▶ _Exercise objective_: Take every line from the records below that includes the word "patch".

(Stored items from a collection)
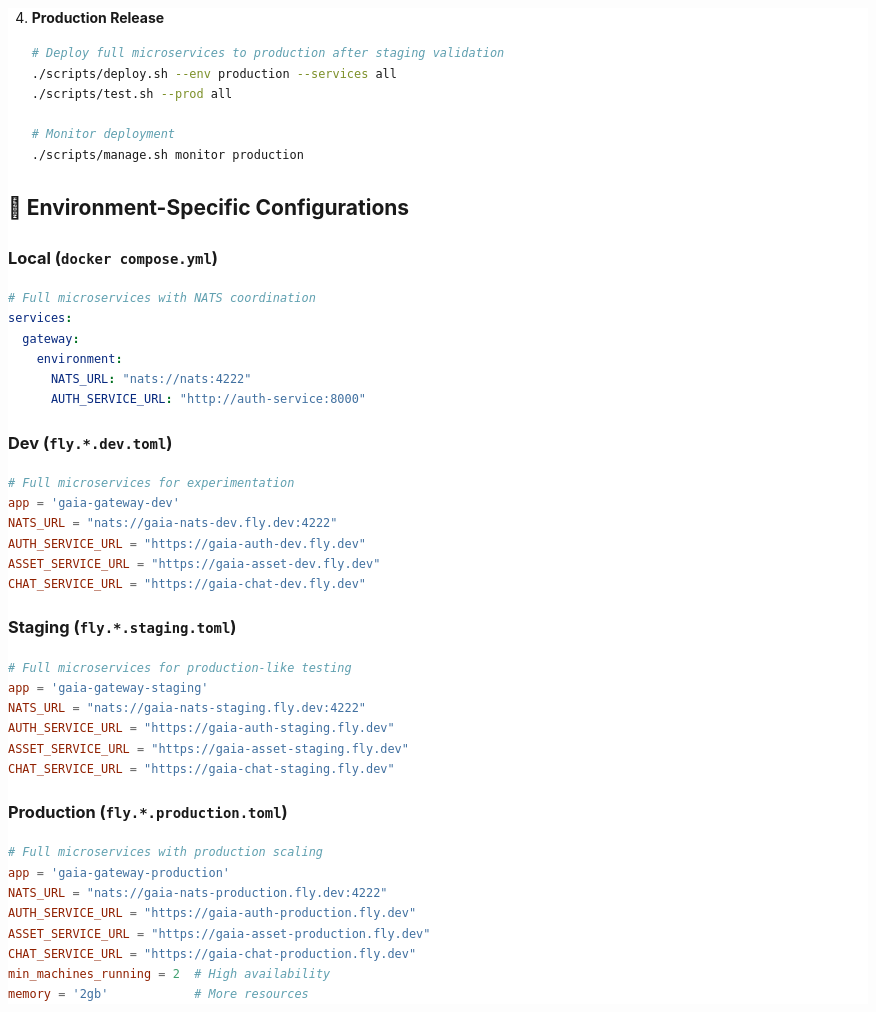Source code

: 4. **Production Release**
   ```bash
   # Deploy full microservices to production after staging validation
   ./scripts/deploy.sh --env production --services all
   ./scripts/test.sh --prod all
   
   # Monitor deployment
   ./scripts/manage.sh monitor production
   ```

## 🔧 Environment-Specific Configurations

### Local (`docker compose.yml`)
```yaml
# Full microservices with NATS coordination
services:
  gateway:
    environment:
      NATS_URL: "nats://nats:4222"
      AUTH_SERVICE_URL: "http://auth-service:8000"
```

### Dev (`fly.*.dev.toml`)
```toml
# Full microservices for experimentation
app = 'gaia-gateway-dev'
NATS_URL = "nats://gaia-nats-dev.fly.dev:4222"
AUTH_SERVICE_URL = "https://gaia-auth-dev.fly.dev"
ASSET_SERVICE_URL = "https://gaia-asset-dev.fly.dev"
CHAT_SERVICE_URL = "https://gaia-chat-dev.fly.dev"
```

### Staging (`fly.*.staging.toml`)
```toml
# Full microservices for production-like testing
app = 'gaia-gateway-staging'
NATS_URL = "nats://gaia-nats-staging.fly.dev:4222"
AUTH_SERVICE_URL = "https://gaia-auth-staging.fly.dev"
ASSET_SERVICE_URL = "https://gaia-asset-staging.fly.dev"
CHAT_SERVICE_URL = "https://gaia-chat-staging.fly.dev"
```

### Production (`fly.*.production.toml`)
```toml
# Full microservices with production scaling
app = 'gaia-gateway-production'
NATS_URL = "nats://gaia-nats-production.fly.dev:4222"
AUTH_SERVICE_URL = "https://gaia-auth-production.fly.dev"
ASSET_SERVICE_URL = "https://gaia-asset-production.fly.dev"
CHAT_SERVICE_URL = "https://gaia-chat-production.fly.dev"
min_machines_running = 2  # High availability
memory = '2gb'            # More resources
```
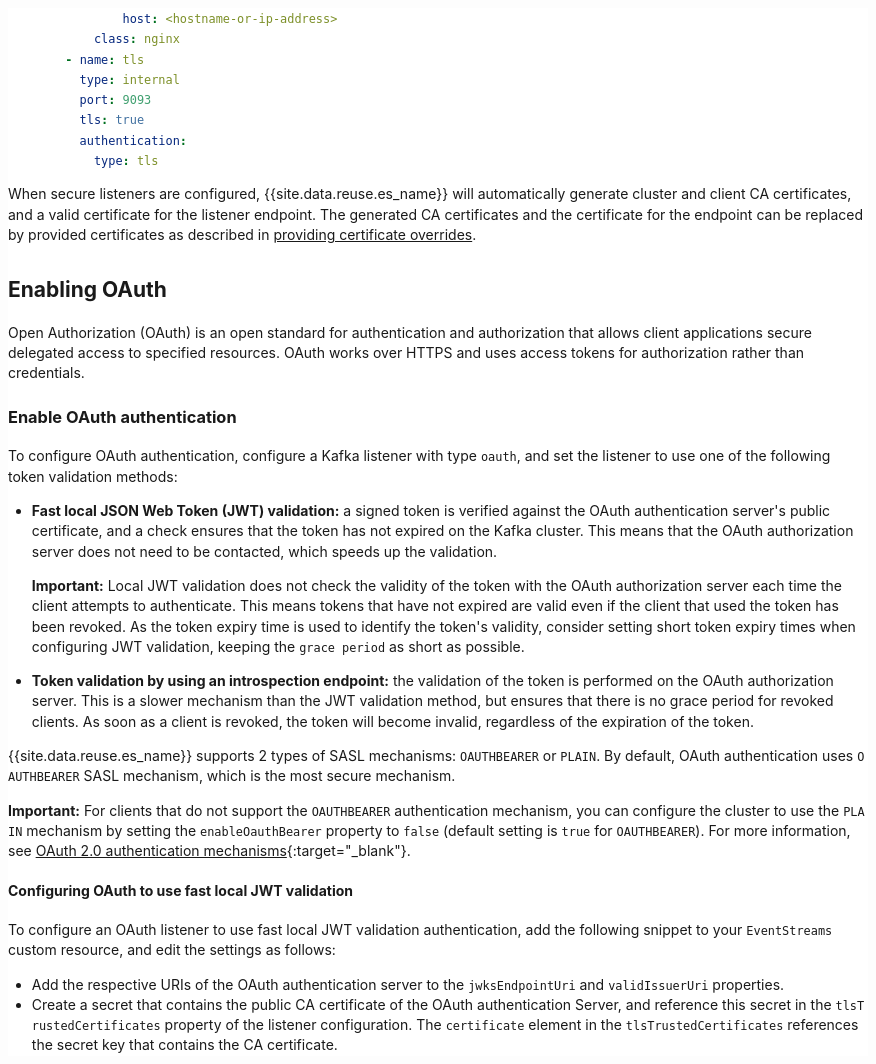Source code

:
```yaml
                host: <hostname-or-ip-address>
            class: nginx
        - name: tls
          type: internal
          port: 9093
          tls: true
          authentication:
            type: tls
```

When secure listeners are configured, {{site.data.reuse.es_name}} will automatically generate cluster and client CA certificates, and a valid certificate for the listener endpoint. The generated CA certificates and the certificate for the endpoint can be replaced by provided certificates as described in [providing certificate overrides](#using-your-own-certificates).

## Enabling OAuth

Open Authorization (OAuth) is an open standard for authentication and authorization that allows client applications secure delegated access to specified resources. OAuth works over HTTPS and uses access tokens for authorization rather than credentials.

### Enable OAuth authentication

To configure OAuth authentication, configure a Kafka listener with type `oauth`, and set the listener to use one of the following token validation methods:

- **Fast local JSON Web Token (JWT) validation:** a signed token is verified against the OAuth authentication server's public certificate, and a check ensures that the token has not expired on the Kafka cluster. This means that the OAuth authorization server does not need to be contacted, which speeds up the validation.

   **Important:** Local JWT validation does not check the validity of the token with the OAuth authorization server each time the client attempts to authenticate. This means tokens that have not expired are valid even if the client that used the token has been revoked. As the token expiry time is used to identify the token's validity, consider setting short token expiry times when configuring JWT validation, keeping the `grace period` as short as possible.

- **Token validation by using an introspection endpoint:** the validation of the token is performed on the OAuth authorization server. This is a slower mechanism than the JWT validation method, but ensures that there is no grace period for revoked clients. As soon as a client is revoked, the token will become invalid, regardless of the expiration of the token.

{{site.data.reuse.es_name}} supports 2 types of SASL mechanisms: `OAUTHBEARER` or `PLAIN`. By default, OAuth authentication uses `OAUTHBEARER` SASL mechanism, which is the most secure mechanism.

**Important:** For clients that do not support the `OAUTHBEARER` authentication mechanism, you can configure the cluster to use the `PLAIN` mechanism by setting the `enableOauthBearer` property to `false` (default setting is `true` for `OAUTHBEARER`). For more information, see [OAuth 2.0 authentication mechanisms](https://strimzi.io/docs/operators/0.45.0/deploying.html#con-oauth-authentication-broker-str){:target="_blank"}.

#### Configuring OAuth to use fast local JWT validation

To configure an OAuth listener to use fast local JWT validation authentication, add the following snippet to your `EventStreams` custom resource, and edit the  settings as follows:
- Add the respective URIs of the OAuth authentication server to the `jwksEndpointUri` and `validIssuerUri` properties.
- Create a secret that contains the public CA certificate of the OAuth authentication Server, and reference this secret in the `tlsTrustedCertificates` property of the listener configuration. The `certificate` element in the `tlsTrustedCertificates` references the secret key that contains the CA certificate.
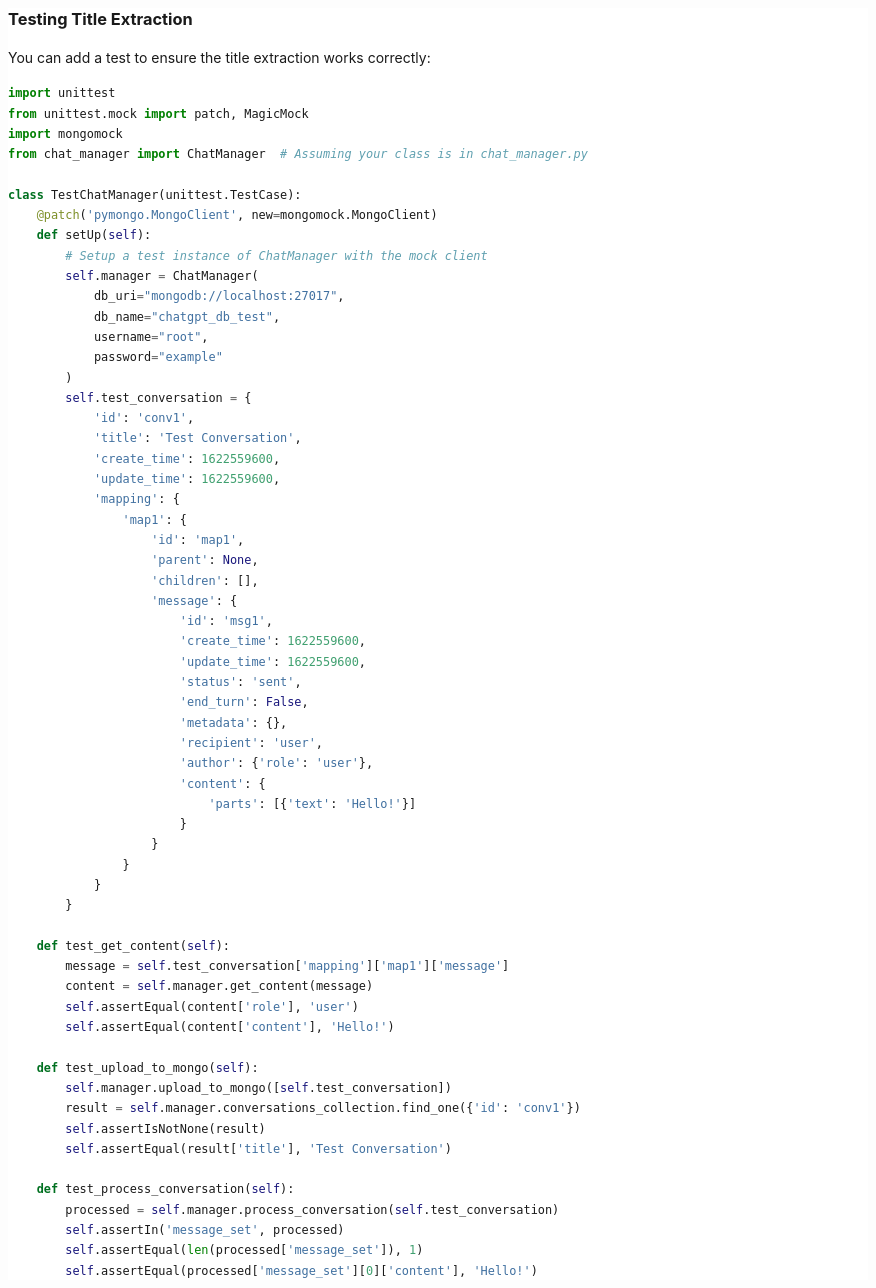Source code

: ### **Testing Title Extraction**

You can add a test to ensure the title extraction works correctly:

```python
import unittest
from unittest.mock import patch, MagicMock
import mongomock
from chat_manager import ChatManager  # Assuming your class is in chat_manager.py

class TestChatManager(unittest.TestCase):
    @patch('pymongo.MongoClient', new=mongomock.MongoClient)
    def setUp(self):
        # Setup a test instance of ChatManager with the mock client
        self.manager = ChatManager(
            db_uri="mongodb://localhost:27017",
            db_name="chatgpt_db_test",
            username="root",
            password="example"
        )
        self.test_conversation = {
            'id': 'conv1',
            'title': 'Test Conversation',
            'create_time': 1622559600,
            'update_time': 1622559600,
            'mapping': {
                'map1': {
                    'id': 'map1',
                    'parent': None,
                    'children': [],
                    'message': {
                        'id': 'msg1',
                        'create_time': 1622559600,
                        'update_time': 1622559600,
                        'status': 'sent',
                        'end_turn': False,
                        'metadata': {},
                        'recipient': 'user',
                        'author': {'role': 'user'},
                        'content': {
                            'parts': [{'text': 'Hello!'}]
                        }
                    }
                }
            }
        }

    def test_get_content(self):
        message = self.test_conversation['mapping']['map1']['message']
        content = self.manager.get_content(message)
        self.assertEqual(content['role'], 'user')
        self.assertEqual(content['content'], 'Hello!')

    def test_upload_to_mongo(self):
        self.manager.upload_to_mongo([self.test_conversation])
        result = self.manager.conversations_collection.find_one({'id': 'conv1'})
        self.assertIsNotNone(result)
        self.assertEqual(result['title'], 'Test Conversation')

    def test_process_conversation(self):
        processed = self.manager.process_conversation(self.test_conversation)
        self.assertIn('message_set', processed)
        self.assertEqual(len(processed['message_set']), 1)
        self.assertEqual(processed['message_set'][0]['content'], 'Hello!')
```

▶ _Exercise result_:
from unittest.mock import patch, MagicMock
    @patch('pymongo.MongoClient', new=mongomock.MongoClient)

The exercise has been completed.